9. Par suite, c’est sans faire une inexacte appréciation des circonstances de l’espèce que C a pu décider, par sa décision du 1er mars 2021 confirmée par sa décision du 16 juin 2021, de procéder au retrait de l’aide qu’elle avait versée aux intéressés, de fixer le coefficient de reversement à 83 % et de leur demander de procéder à son reversement.
10. Il suit de là que, sans qu’il soit besoin d’examiner les fins de non-recevoir opposées en défense, et dès lors qu’il ne relève par ailleurs pas de l’office du juge de l’excès de pouvoir de prendre une mesure gracieuse telle que celle sollicitée par M. et Mme D, la requête de ces derniers doit être rejetée.
D E C I D E :
Article 1er : La requête de M. et Mme D est rejetée.
Article 2 : Le présent jugement sera notifié à M. B D et Mme E A épouse D et à l’Agence nationale de l’habitat.

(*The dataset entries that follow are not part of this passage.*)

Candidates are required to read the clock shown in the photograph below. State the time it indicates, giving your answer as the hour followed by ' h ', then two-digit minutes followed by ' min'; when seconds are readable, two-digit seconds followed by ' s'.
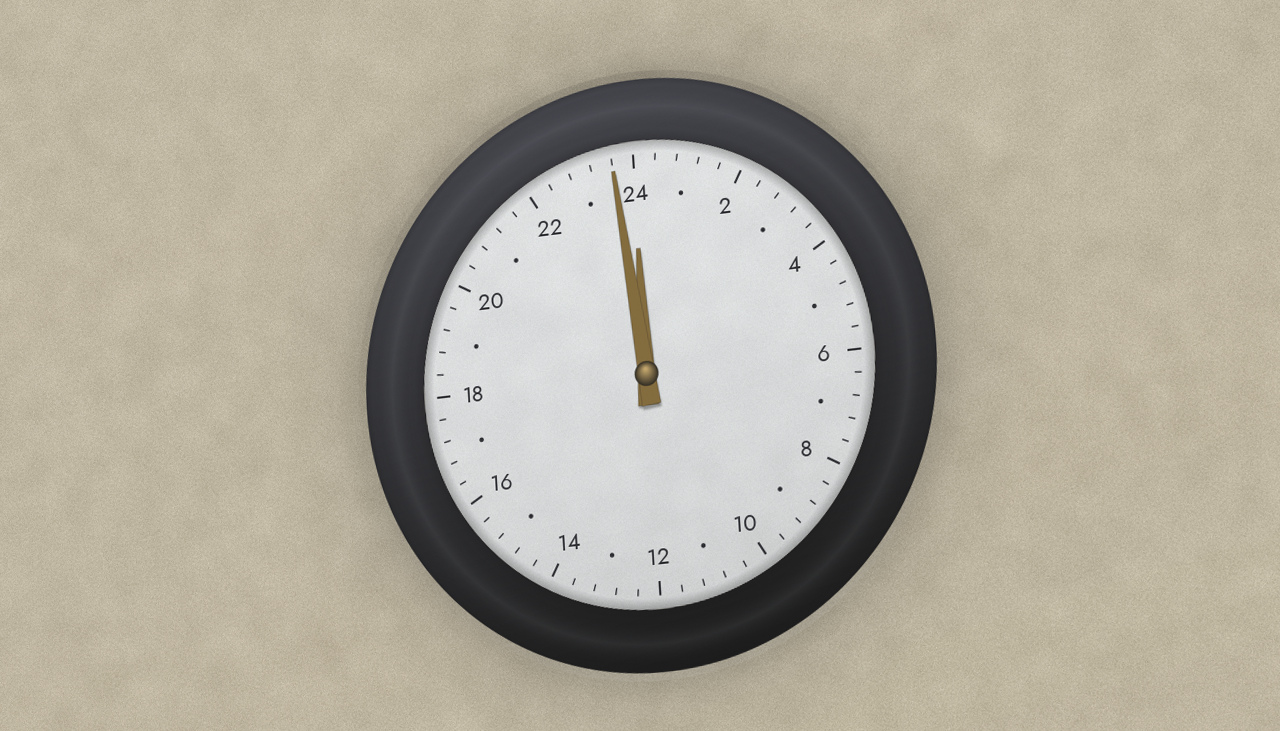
23 h 59 min
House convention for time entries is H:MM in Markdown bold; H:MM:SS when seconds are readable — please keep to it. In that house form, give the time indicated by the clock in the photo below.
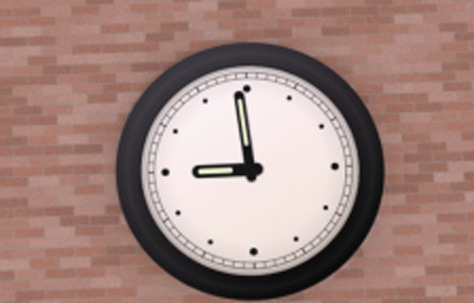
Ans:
**8:59**
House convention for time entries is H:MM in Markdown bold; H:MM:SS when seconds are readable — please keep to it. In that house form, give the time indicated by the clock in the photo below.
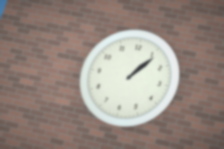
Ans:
**1:06**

Délibéré après l’audience du 28 novembre 2024, à laquelle siégeaient :
Mme Béria-Guillaumie, présidente,
M. Hannoyer, premier conseiller,
Mme Baufumé, première conseillère.
Rendu public par mise à disposition au greffe le 19 décembre 2024.
Le rapporteur,
R. HANNOYER
La présidente,
M. BÉRIA-GUILLAUMIE
Le greffier,
P. VOSSELER
La République mande et ordonne à la ministre du logement et de la rénovation urbaine, en ce qui la concerne ou à tous commissaires de justice à ce requis en ce qui concerne les voies de droit commun contre les parties privées, de pourvoir à l’exécution de la présente décision.